Smoke from the fire was also drifting over Interstate 95, and much of downtown Miami.

The fire forced crews into a defensive mode, working from outside the building and utilizing the nearby Miami River to shoot gallons of water onto the structure to combat the flames.

The apartment complex consists of one-bedroom and studio units near the Miami River. The flames spread through the historic 1920s wood-framed building, causing significant damage and leading to the roof collapsing.

“It was a wood-frame structure which explains the intensity,” Sanchez said.

As of early evening, Sanchez said the fire “was under control and no longer spreading, but it still needs to be extinguished.”

Residents from the building, many of them elderly, were taken to a staging area at Jose Marti Park where they were offered temporary housing, food, and any medications they needed, Suarez said. Firefighters evacuated more than 50 people.

Miami Fire Rescue and other volunteers bringing in cots as part of an all hands on deck approach to help the dozens of residents who lost it all in the fire. Every person was accounted for.

“We have 43 people in Jose Marti Park and the property management company is renting a hotel for all 43 of them after tonight to stay for the next two weeks,” said Suarez, on Monday evening.

Officials said they will transport residents to the Motel 6 Miami located in West Miami-Dade.

By Tuesday morning that number slightly increased, according to Miami Mayor Francis Suarez, there are now 47 people displaced and staying at Jose Marti. The transition though, has not been easy as many of the displaced are elderly and/or have a disability.

“She is handicapped, she could not basically move and she had all her conditions in that apartment, so it’s been hard for her to like adapt herself,” said Hansel, grandson of a displaced resident.

Family Members like Hansel, visiting the shelter to see if and when his grandmother would be able allowed into her first floor unit to salvage what she can, including her wheelchair.

“We understand that it’s for our safety basically, but at the same time we are just calling for understanding and to see if there’s like a possibility to go inside some apartments that were not like specifically damaged by the fire and see if it’s possible to save at least the important documents there,” said Hansel.

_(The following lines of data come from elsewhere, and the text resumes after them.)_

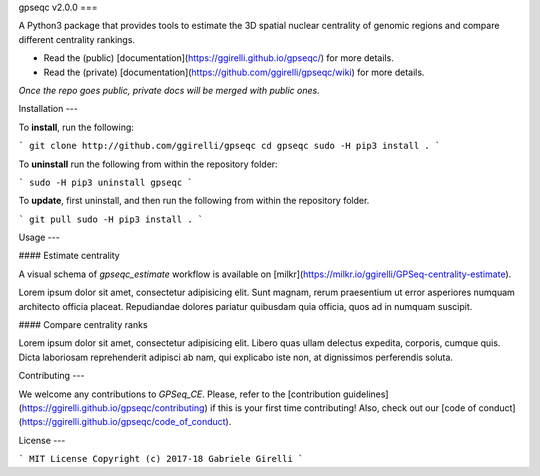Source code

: gpseqc v2.0.0
===

A Python3 package that provides tools to estimate the 3D spatial nuclear centrality of genomic regions and compare different centrality rankings.

* Read the (public) [documentation](https://ggirelli.github.io/gpseqc/) for more details.
* Read the (private) [documentation](https://github.com/ggirelli/gpseqc/wiki) for more details.  
*Once the repo goes public, private docs will be merged with public ones.*

Installation
---

To **install**, run the following:

```
git clone http://github.com/ggirelli/gpseqc
cd gpseqc
sudo -H pip3 install .
```

To **uninstall** run the following from within the repository folder:

```
sudo -H pip3 uninstall gpseqc
```

To **update**, first uninstall, and then run the following from within the repository folder.

```
git pull
sudo -H pip3 install .
```

Usage
---

#### Estimate centrality

A visual schema of `gpseqc_estimate` workflow is available on [milkr](https://milkr.io/ggirelli/GPSeq-centrality-estimate).

Lorem ipsum dolor sit amet, consectetur adipisicing elit. Sunt magnam, rerum praesentium ut error asperiores numquam architecto officia placeat. Repudiandae dolores pariatur quibusdam quia officia, quos ad in numquam suscipit.

#### Compare centrality ranks

Lorem ipsum dolor sit amet, consectetur adipisicing elit. Libero quas ullam delectus expedita, corporis, cumque quis. Dicta laboriosam reprehenderit adipisci ab nam, qui explicabo iste non, at dignissimos perferendis soluta.

Contributing
---

We welcome any contributions to `GPSeq_CE`. Please, refer to the [contribution guidelines](https://ggirelli.github.io/gpseqc/contributing) if this is your first time contributing! Also, check out our [code of conduct](https://ggirelli.github.io/gpseqc/code_of_conduct).

License
---

```
MIT License
Copyright (c) 2017-18 Gabriele Girelli
```
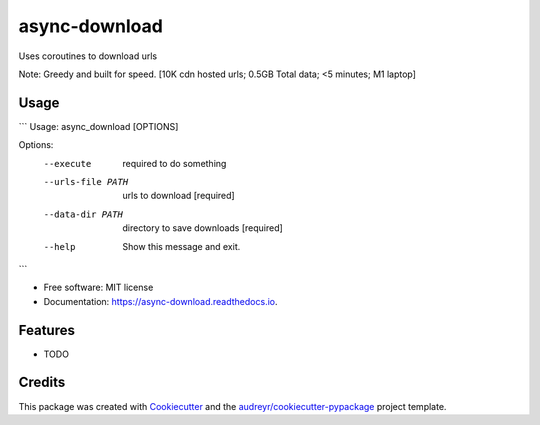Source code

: ==============
async-download
==============


.. image:: https://img.shields.io/pypi/v/async_download.svg
        :target: https://pypi.python.org/pypi/async_download

.. image:: https://img.shields.io/travis/danwald/async_download.svg
        :target: https://travis-ci.com/danwald/async_download

.. image:: https://readthedocs.org/projects/async-download/badge/?version=latest
        :target: https://async-download.readthedocs.io/en/latest/?version=latest
        :alt: Documentation Status




Uses coroutines to download urls

Note: Greedy and built for speed. [10K cdn hosted urls; 0.5GB Total data; <5 minutes; M1 laptop]

Usage
-----
```
Usage: async_download [OPTIONS]

Options:
  --execute         required to do something
  --urls-file PATH  urls to download  [required]
  --data-dir PATH   directory to save downloads  [required]
  --help            Show this message and exit.
```

* Free software: MIT license
* Documentation: https://async-download.readthedocs.io.


Features
--------

* TODO

Credits
-------

This package was created with Cookiecutter_ and the `audreyr/cookiecutter-pypackage`_ project template.

.. _Cookiecutter: https://github.com/audreyr/cookiecutter
.. _`audreyr/cookiecutter-pypackage`: https://github.com/audreyr/cookiecutter-pypackage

Staffers from Miami-Dade County Commissioner Keon Hardeman’s office dropping of supplies for the displaced.

“In the bag we have blankets, water, water bottles, after a long day that they didn’t have covering or something warm,” said Mandy Brown with the commissioner’s office.

7News spoke to a man who lost everything in the fire.

“I need everything. I stink,” said the man. “All my clothes were in there. Lost. All my papers so I can get them replaced. Money. I got a cat that’s like a son to me. I’m worried because I can’t get in to find, I’m sure he’s dead but even if the fire didn’t kill him, two days of starvation.”

The man stayed the night at the shelter at Jose Marti Park.

“Lousy,” he said. “Not even a wash cloth to wipe your face. Cold. People talking all night long.”

The American Red Cross has also been activated to provide additional housing for the affected residents.

“We brought phone charges, water, juice, we’re going to give them some gift cards so they can by some things. We’re going to give them $100,” said District 1 Commissioner Miguel Angel Gabela.

Gabela said that his office secured 19 units.

“I, through my office, have secured 19 units, permanent units, for their ability to stay there right after they get out of the hotel because today, there suppose to be going to a hotel that’s paid for by the property owner,” he said.

Mayor Francis Suarez also weighing in on the plan to provide housing.

“From here they’re gonna go to a hotel for the next two weeks and then since many of them are Section 8, we’re already having people from the community reach out saying that they have apartments available for Section 8 recipients, so the hope is in the next two weeks to be able to put them in permanent housing,” said Suarez.

The American Red Cross is assisting families with the basic necessities. City officials say there has been an outpouring support with donations of clothes and other items.